Il punto su cui però si è concentrata la Cassazione è quello della disciplina della fase transitoria, dove, leggendo il decreto 113 del 2018, non sono state individuate indicazioni puntuali per i casi nei quali è ancora in corso, a vario titolo, l’accertamento del diritto. È vero che non è in astratto vietata l’applicazione immediata di una nuova norma, ma a patto che questo non contrasti con interessi costituzionalmente protetti. E di certo, puntualizza la sentenza, in quest’ultima categoria deve essere fatta rientrare la qualificazione giuridica del diritto all’accertamento dell’esistenza di seri motivi umanitari per potere usufruire del titolo di soggiorno.
Si tratta di una linea, poi, in sintonia con quanto stabilito anche di recente dalla Corte di giustizia europea, con la pronuncia del 12 aprile 2018, nella quale è stata affermata l’illegittimità della diversità dell’esito di una richiesta di ricongiungimento, fondata sulla durata dell’accertamento del diritto.

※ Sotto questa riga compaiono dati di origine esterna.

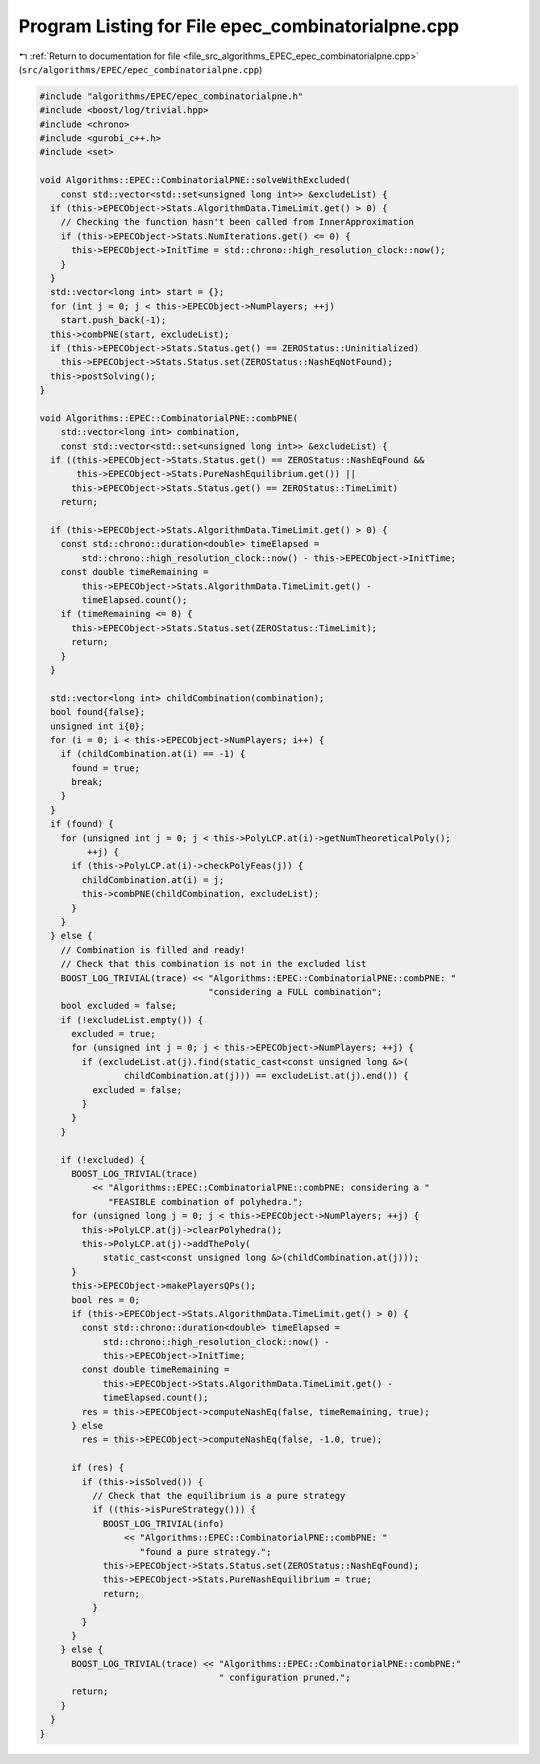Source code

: 
.. _program_listing_file_src_algorithms_EPEC_epec_combinatorialpne.cpp:

Program Listing for File epec_combinatorialpne.cpp
==================================================

|exhale_lsh| :ref:`Return to documentation for file <file_src_algorithms_EPEC_epec_combinatorialpne.cpp>` (``src/algorithms/EPEC/epec_combinatorialpne.cpp``)

.. |exhale_lsh| unicode:: U+021B0 .. UPWARDS ARROW WITH TIP LEFTWARDS

.. code-block:: cpp

   #include "algorithms/EPEC/epec_combinatorialpne.h"
   #include <boost/log/trivial.hpp>
   #include <chrono>
   #include <gurobi_c++.h>
   #include <set>
   
   void Algorithms::EPEC::CombinatorialPNE::solveWithExcluded(
       const std::vector<std::set<unsigned long int>> &excludeList) {
     if (this->EPECObject->Stats.AlgorithmData.TimeLimit.get() > 0) {
       // Checking the function hasn't been called from InnerApproximation
       if (this->EPECObject->Stats.NumIterations.get() <= 0) {
         this->EPECObject->InitTime = std::chrono::high_resolution_clock::now();
       }
     }
     std::vector<long int> start = {};
     for (int j = 0; j < this->EPECObject->NumPlayers; ++j)
       start.push_back(-1);
     this->combPNE(start, excludeList);
     if (this->EPECObject->Stats.Status.get() == ZEROStatus::Uninitialized)
       this->EPECObject->Stats.Status.set(ZEROStatus::NashEqNotFound);
     this->postSolving();
   }
   
   void Algorithms::EPEC::CombinatorialPNE::combPNE(
       std::vector<long int> combination,
       const std::vector<std::set<unsigned long int>> &excludeList) {
     if ((this->EPECObject->Stats.Status.get() == ZEROStatus::NashEqFound &&
          this->EPECObject->Stats.PureNashEquilibrium.get()) ||
         this->EPECObject->Stats.Status.get() == ZEROStatus::TimeLimit)
       return;
   
     if (this->EPECObject->Stats.AlgorithmData.TimeLimit.get() > 0) {
       const std::chrono::duration<double> timeElapsed =
           std::chrono::high_resolution_clock::now() - this->EPECObject->InitTime;
       const double timeRemaining =
           this->EPECObject->Stats.AlgorithmData.TimeLimit.get() -
           timeElapsed.count();
       if (timeRemaining <= 0) {
         this->EPECObject->Stats.Status.set(ZEROStatus::TimeLimit);
         return;
       }
     }
   
     std::vector<long int> childCombination(combination);
     bool found{false};
     unsigned int i{0};
     for (i = 0; i < this->EPECObject->NumPlayers; i++) {
       if (childCombination.at(i) == -1) {
         found = true;
         break;
       }
     }
     if (found) {
       for (unsigned int j = 0; j < this->PolyLCP.at(i)->getNumTheoreticalPoly();
            ++j) {
         if (this->PolyLCP.at(i)->checkPolyFeas(j)) {
           childCombination.at(i) = j;
           this->combPNE(childCombination, excludeList);
         }
       }
     } else {
       // Combination is filled and ready!
       // Check that this combination is not in the excluded list
       BOOST_LOG_TRIVIAL(trace) << "Algorithms::EPEC::CombinatorialPNE::combPNE: "
                                   "considering a FULL combination";
       bool excluded = false;
       if (!excludeList.empty()) {
         excluded = true;
         for (unsigned int j = 0; j < this->EPECObject->NumPlayers; ++j) {
           if (excludeList.at(j).find(static_cast<const unsigned long &>(
                   childCombination.at(j))) == excludeList.at(j).end()) {
             excluded = false;
           }
         }
       }
   
       if (!excluded) {
         BOOST_LOG_TRIVIAL(trace)
             << "Algorithms::EPEC::CombinatorialPNE::combPNE: considering a "
                "FEASIBLE combination of polyhedra.";
         for (unsigned long j = 0; j < this->EPECObject->NumPlayers; ++j) {
           this->PolyLCP.at(j)->clearPolyhedra();
           this->PolyLCP.at(j)->addThePoly(
               static_cast<const unsigned long &>(childCombination.at(j)));
         }
         this->EPECObject->makePlayersQPs();
         bool res = 0;
         if (this->EPECObject->Stats.AlgorithmData.TimeLimit.get() > 0) {
           const std::chrono::duration<double> timeElapsed =
               std::chrono::high_resolution_clock::now() -
               this->EPECObject->InitTime;
           const double timeRemaining =
               this->EPECObject->Stats.AlgorithmData.TimeLimit.get() -
               timeElapsed.count();
           res = this->EPECObject->computeNashEq(false, timeRemaining, true);
         } else
           res = this->EPECObject->computeNashEq(false, -1.0, true);
   
         if (res) {
           if (this->isSolved()) {
             // Check that the equilibrium is a pure strategy
             if ((this->isPureStrategy())) {
               BOOST_LOG_TRIVIAL(info)
                   << "Algorithms::EPEC::CombinatorialPNE::combPNE: "
                      "found a pure strategy.";
               this->EPECObject->Stats.Status.set(ZEROStatus::NashEqFound);
               this->EPECObject->Stats.PureNashEquilibrium = true;
               return;
             }
           }
         }
       } else {
         BOOST_LOG_TRIVIAL(trace) << "Algorithms::EPEC::CombinatorialPNE::combPNE:"
                                     " configuration pruned.";
         return;
       }
     }
   }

Tuttavia la Cassazione fa ancora un passo ulteriore. E afferma che, quando la verifica sull’esistenza dei “vecchi” requisiti ha dato un esito positivo, la durata del permesso non potrà essere superiore a quanto stabilito dalla riforma. Si tratta di una conclusione che i giudici considerano comunque coerente con la necessità di assicurare una condizione di rigorosa parità di trattamento di situazioni omogenee.